Por outro lado, naquela época, as construções eram precedidas por requintados desenhos arquitetônicos que, digamos, alcançavam o patamar de verdadeiras obras de arte. Nesse sentido, basta lançar um rápido olhar sobre as pranchas dos projetos elaborados pelos arquitetos da CCNC para confirmar isso. Verifica-se que, a despeito da urgência dos trabalhos, eram desenhos aquarelados feitos com o mesmo primor técnico e artístico das pinturas da época e, não por acaso, foram preservados e chegaram até nós como valiosos testemunhos dos processos de criação dos arquitetos pioneiros da capital mineira.

Desenho arquitetônico para o Cassino do Parque Municipal (não construído), elaborado por José de Magalhães em 1894. (Fonte: Acervo da CCNC).

Esses belíssimos desenhos arquitetônicos – juntamente com outros registros iconográficos, cartográficos e textuais produzidos no âmbito das atividades da CCNC – constituíram um extraordinário acervo documental, atualmente sob a guarda do Arquivo Público da Cidade de Belo Horizonte, do Museu Histórico Abílio Barreto e do Arquivo Público Mineiro. Sua relevância foi reconhecida em âmbito municipal em 2014 e, no ano seguinte, em escala mundial.

Desenho arquitetônico para um hospital na Rua Uberaba (não construído), elaborado por José de Magalhães em 1895. (Fonte: Acervo da CCNC).

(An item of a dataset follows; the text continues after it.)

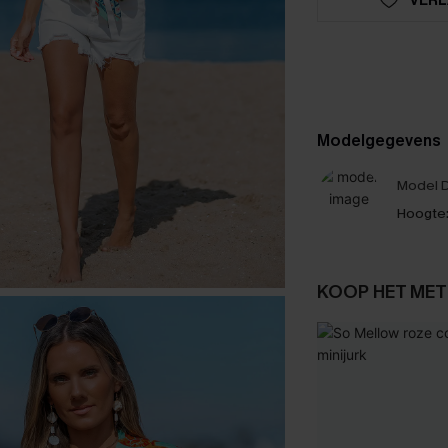
Modelgegevens
Model D
Hoogte
KOOP HET MET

O reconhecimento local ocorreu em sessão solene do Conselho Deliberativo do Patrimônio Cultural do Município de Belo Horizonte, quando o acervo foi tombado como patrimônio da cidade – processo em que tive a honra de atuar como relator, com base no Dossiê elaborado pela Diretoria de Patrimônio Cultural. Em 2015, coroando essa história, os desenhos arquitetônicos da CCNC – bem como os demais documentos do acervo – foram inscritos pela UNESCO no programa Memory of the World (Memória do Mundo), integrando o conjunto dos mais importantes registros da história mundial – uma conquista que é motivo de muito orgulho para a nossa cidade!

Desenho arquitetônico para o Observatório Meteorológico do Parque Municipal (não construído), elaborado por José de Magalhães em 1894. (Fonte: Acervo da CCNC).